As such, we’ll put our focus on examining wired environments, and how they’re vulnerable to the above adversaries.
Let’s be clear – MAC spoofing requires some technical knowledge to execute, which the non-technical lay person typically does not possess. Those doing it know what they’re doing, and they know it’s wrong.
With that said, it’s important to point out that a lot of damage is caused by the unintended – i.e. people clicking on a link in an email, deleting the wrong record or file, or even dropping a laptop into a pool.
Employees should be trustworthy. If they’re not, cyber security is likely not your problem. But, when someone is fired, laid off, or even just mistreated at work, there always exists the potential for them to hold a grudge. It’s human nature.
Disgruntled employees can pose a big risk. If an employee still works for an organization and he/she is determined to do damage, that’s a problem that’s nearly impossible to prevent. The network connection alone is not going to stop he/she from stealing data or worse. This individual likely already has access through other corporate devices and the credentials to access whatever data he/she wants.
At the end of the day, however, this individual’s risk of MAC spoofing can be categorized as “very low” with “low” probability and “low” potential for damage. The reason being is that the potential damage done is not necessarily related to network connection. The first line of defense against a disgruntled current of former employees is physical barriers – i.e. locked doors and other physical security.
A guest visiting your office might want to connect to your network. Most likely, this guest will not go to great lengths to hack your network if they are initially blocked. By supplying a guest network, such as a guest wifi, you will effectively eliminate that risk all together. Thus, like the employee, this individual’s risk of MAC spoofing can be categorized as “very low” for both probability and damage.
A hacker will need physical access to your network in order to do his/her job. Today, spearhead attacks can enable hackers to access your networks from afar. Doing so, however, typically requires some sort of motive.
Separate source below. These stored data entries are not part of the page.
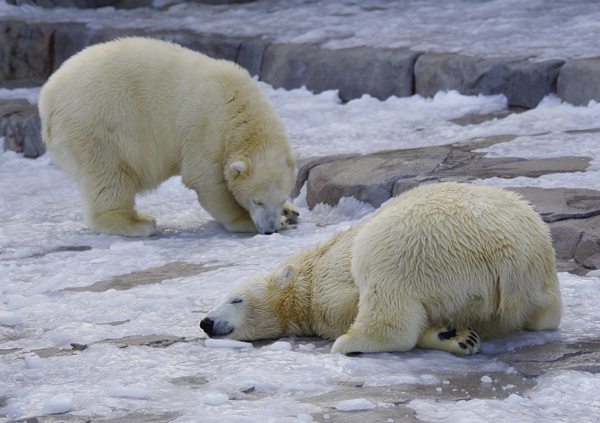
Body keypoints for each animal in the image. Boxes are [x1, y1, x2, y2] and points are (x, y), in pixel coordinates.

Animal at [202, 184, 564, 356]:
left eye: (235, 299)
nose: (206, 321)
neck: (309, 272)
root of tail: (513, 256)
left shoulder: (328, 286)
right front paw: (454, 334)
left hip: (422, 239)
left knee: (383, 275)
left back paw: (350, 342)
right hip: (539, 284)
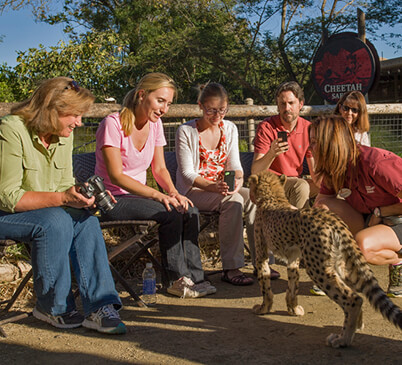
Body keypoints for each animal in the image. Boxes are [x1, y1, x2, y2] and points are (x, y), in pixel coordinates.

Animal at [248, 171, 402, 346]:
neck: (272, 197)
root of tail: (332, 218)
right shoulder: (293, 259)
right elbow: (293, 287)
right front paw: (293, 309)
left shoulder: (262, 256)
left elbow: (265, 285)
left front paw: (263, 308)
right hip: (340, 265)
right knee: (358, 293)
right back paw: (357, 325)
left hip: (317, 268)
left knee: (353, 298)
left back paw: (343, 339)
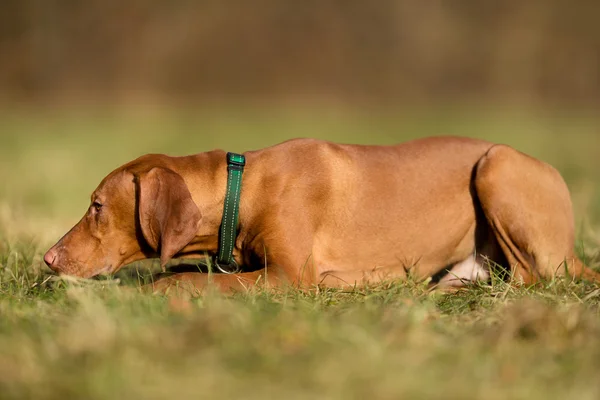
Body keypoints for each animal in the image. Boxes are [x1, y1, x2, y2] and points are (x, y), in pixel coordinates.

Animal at [43, 138, 600, 294]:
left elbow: (186, 280)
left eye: (96, 206)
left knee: (531, 277)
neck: (242, 187)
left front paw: (147, 292)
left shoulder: (289, 277)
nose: (47, 260)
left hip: (495, 164)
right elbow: (188, 268)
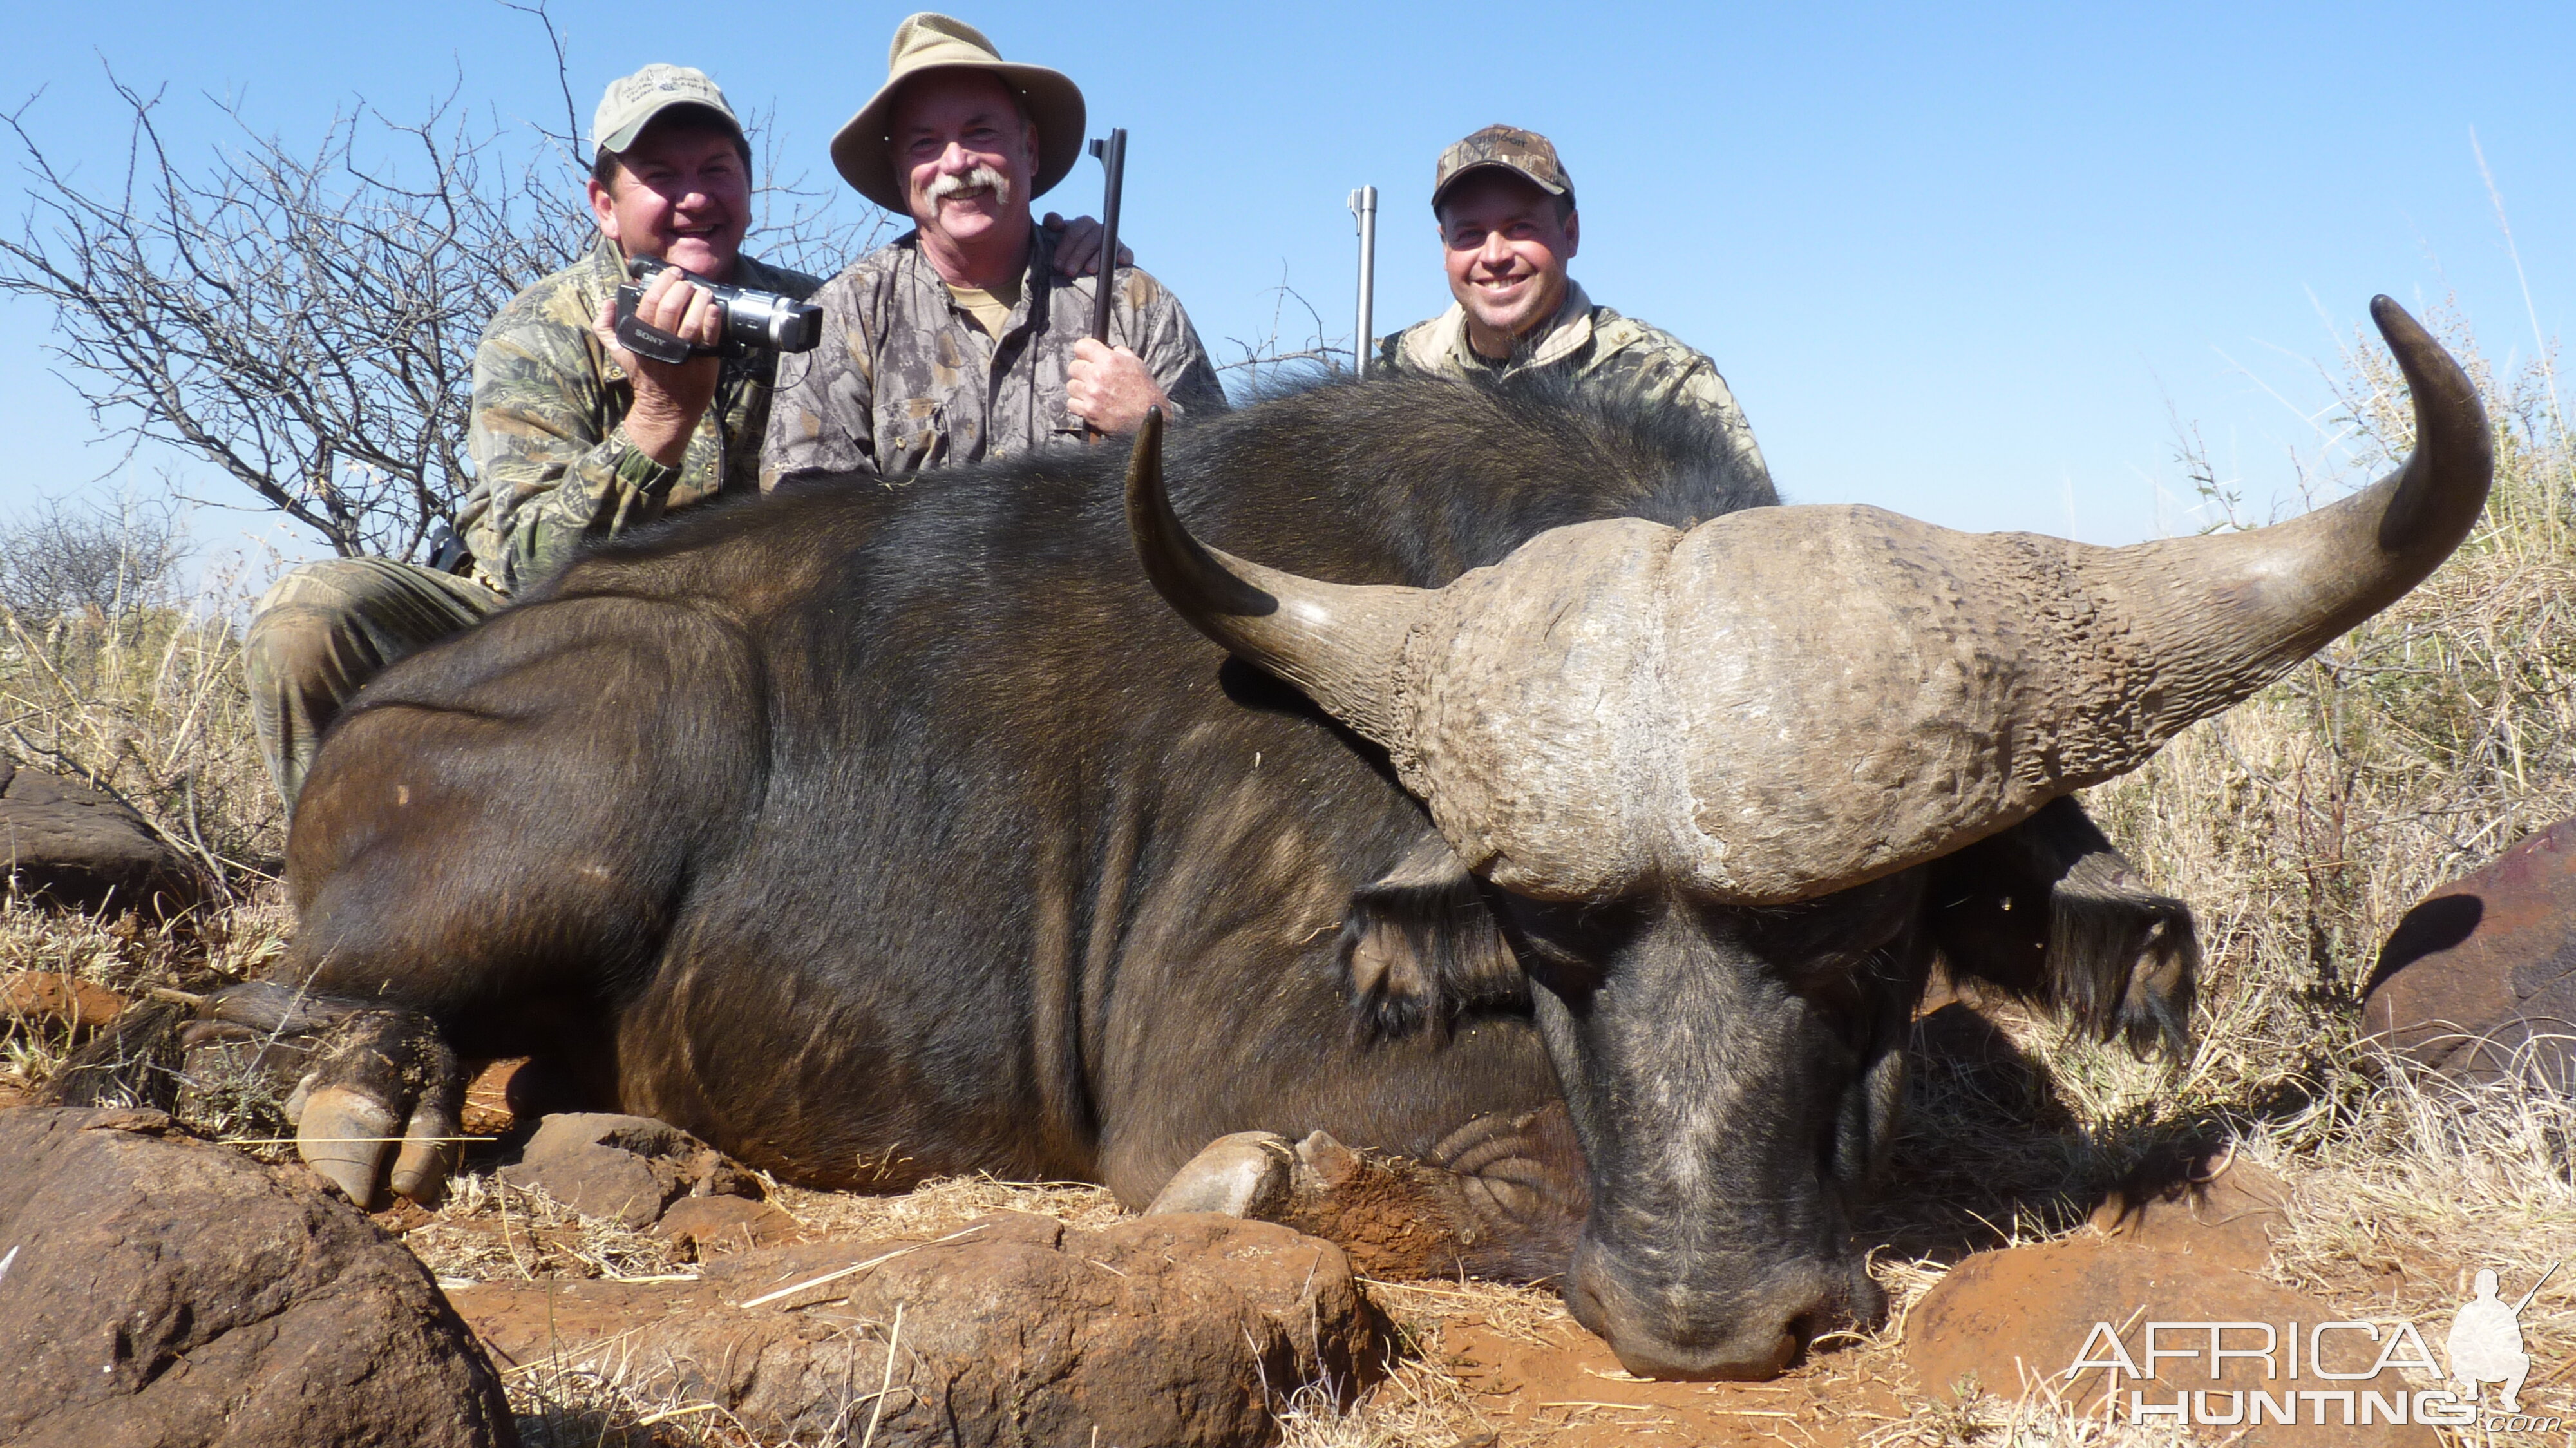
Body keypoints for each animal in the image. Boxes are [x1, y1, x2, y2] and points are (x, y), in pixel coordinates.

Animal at [151, 294, 2483, 1371]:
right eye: (1547, 948)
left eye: (1867, 937)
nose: (1708, 1315)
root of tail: (402, 699)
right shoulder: (1247, 1057)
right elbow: (1384, 1163)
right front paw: (1270, 1185)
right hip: (605, 772)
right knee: (279, 1017)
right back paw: (376, 1099)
This motivation is often dependent upon the type of business you operate. If you’re in military and defense, for example, you likely have a higher than average risk of being the target of such an attack. The same going for banking and financial services, healthcare and any other industry with highly sensitive and confidential data.
For most organizations, the threat of physical access hacking is typically low, while the potential for damage could be high. Should a retailer fear physical burglary just because a new device has connected to its network? I think not.
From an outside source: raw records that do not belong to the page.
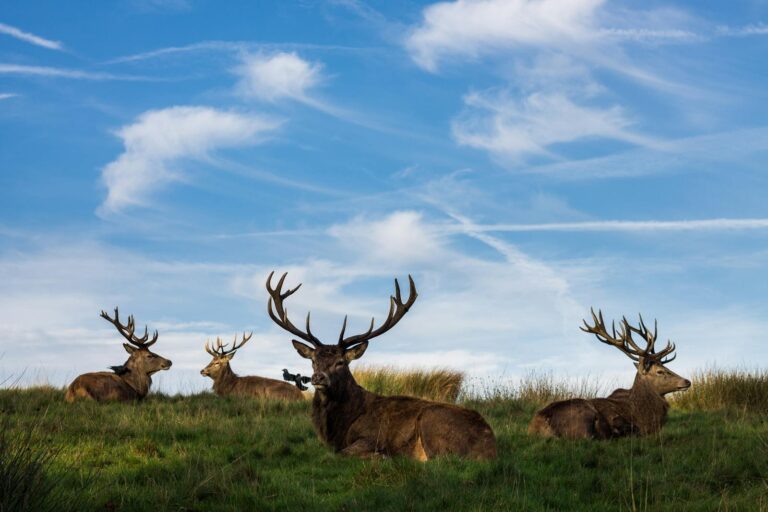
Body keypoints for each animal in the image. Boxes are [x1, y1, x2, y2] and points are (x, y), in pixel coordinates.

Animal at [266, 271, 497, 461]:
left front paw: (382, 456)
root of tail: (491, 447)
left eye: (340, 362)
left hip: (433, 423)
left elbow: (344, 453)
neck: (337, 429)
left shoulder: (371, 436)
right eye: (313, 360)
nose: (318, 378)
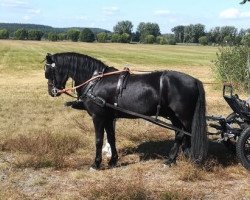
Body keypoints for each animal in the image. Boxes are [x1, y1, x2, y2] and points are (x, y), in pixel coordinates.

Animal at [44, 51, 207, 169]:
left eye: (48, 72)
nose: (52, 92)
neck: (95, 81)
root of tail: (194, 81)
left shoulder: (98, 117)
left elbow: (98, 140)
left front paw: (96, 163)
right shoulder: (108, 117)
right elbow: (111, 138)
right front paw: (112, 161)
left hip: (184, 116)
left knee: (187, 134)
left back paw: (184, 158)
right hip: (174, 116)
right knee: (180, 135)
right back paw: (174, 159)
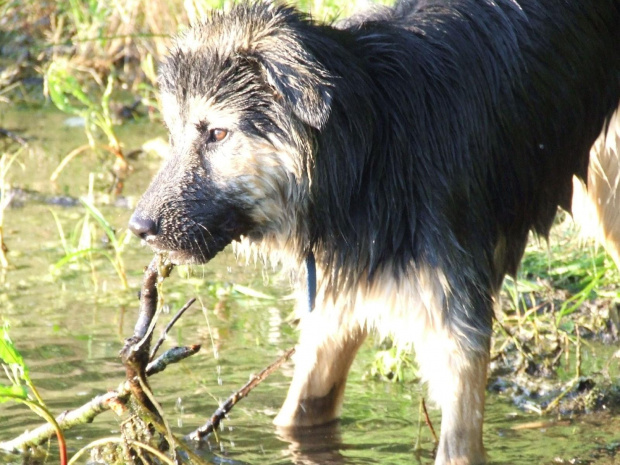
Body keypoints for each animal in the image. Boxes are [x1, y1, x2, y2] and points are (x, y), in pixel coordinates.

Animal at [130, 1, 620, 462]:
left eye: (216, 133)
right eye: (173, 134)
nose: (138, 228)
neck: (370, 154)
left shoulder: (458, 335)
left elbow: (458, 445)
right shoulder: (333, 312)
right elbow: (297, 414)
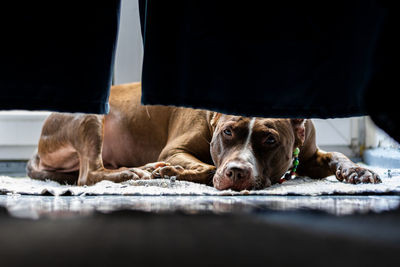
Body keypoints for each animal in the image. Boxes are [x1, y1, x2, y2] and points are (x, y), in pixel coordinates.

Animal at [27, 82, 378, 189]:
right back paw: (133, 172)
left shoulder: (309, 153)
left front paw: (358, 170)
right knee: (89, 174)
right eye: (227, 132)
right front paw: (170, 172)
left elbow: (336, 154)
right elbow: (207, 166)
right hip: (91, 118)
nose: (236, 172)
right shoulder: (174, 150)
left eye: (270, 140)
For most organizations, the risk of MAC spoofing is almost non-existent. This is usually fairly easy for an auditor to demonstrate, and would appear as part of a comprehensive security report. So in reality, the perception of the threat is that it’s a much larger problem than it actually is.
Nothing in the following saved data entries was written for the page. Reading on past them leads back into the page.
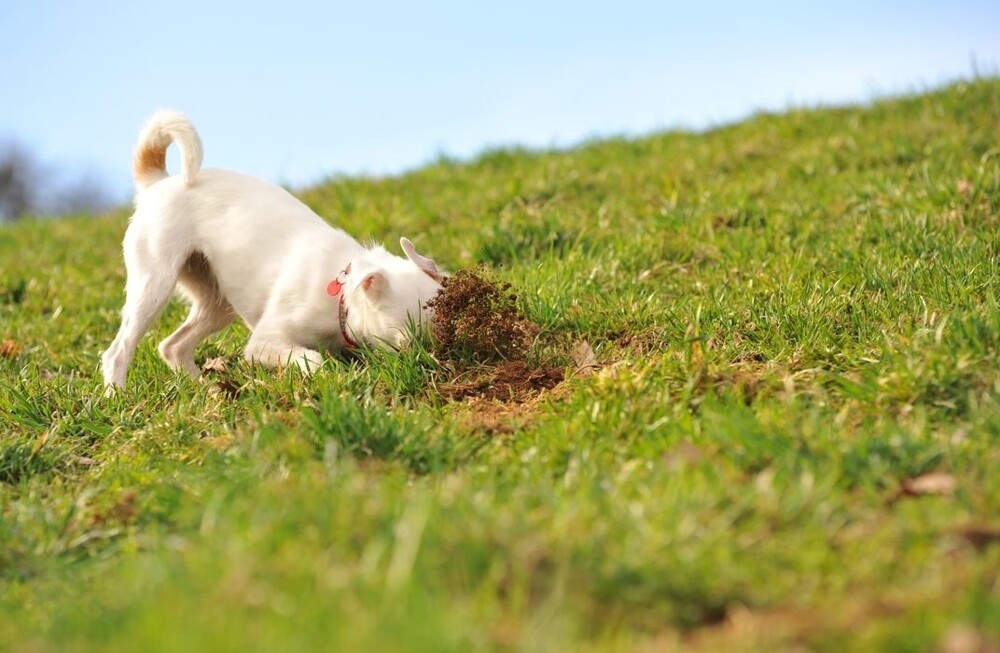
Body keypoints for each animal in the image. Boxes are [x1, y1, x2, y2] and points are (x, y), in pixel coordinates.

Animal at [103, 109, 444, 390]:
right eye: (406, 342)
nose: (436, 363)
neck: (341, 299)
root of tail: (158, 182)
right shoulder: (262, 344)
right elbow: (312, 358)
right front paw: (324, 374)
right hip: (154, 285)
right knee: (118, 351)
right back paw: (117, 395)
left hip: (216, 301)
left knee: (172, 346)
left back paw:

You can also prevent MAC spoofing by implementing stronger authentication methods that are fairly common today. One of the major roles of NAC is to provide secure authentication and authorization to the network. Thus, even if authentication is somehow breached, authorization serves as a second layer of defense that can limit access by putting potential individuals of risk in a specific “narrow” segment.
The segmentation of specific types of MAC-based devices is a best practice in NAC. Even if spoofing occurs, such a device won’t be able to access a particularly sensitive VLAN, such as those in Finance or HR, if proper segmentation has been established through your network security policies.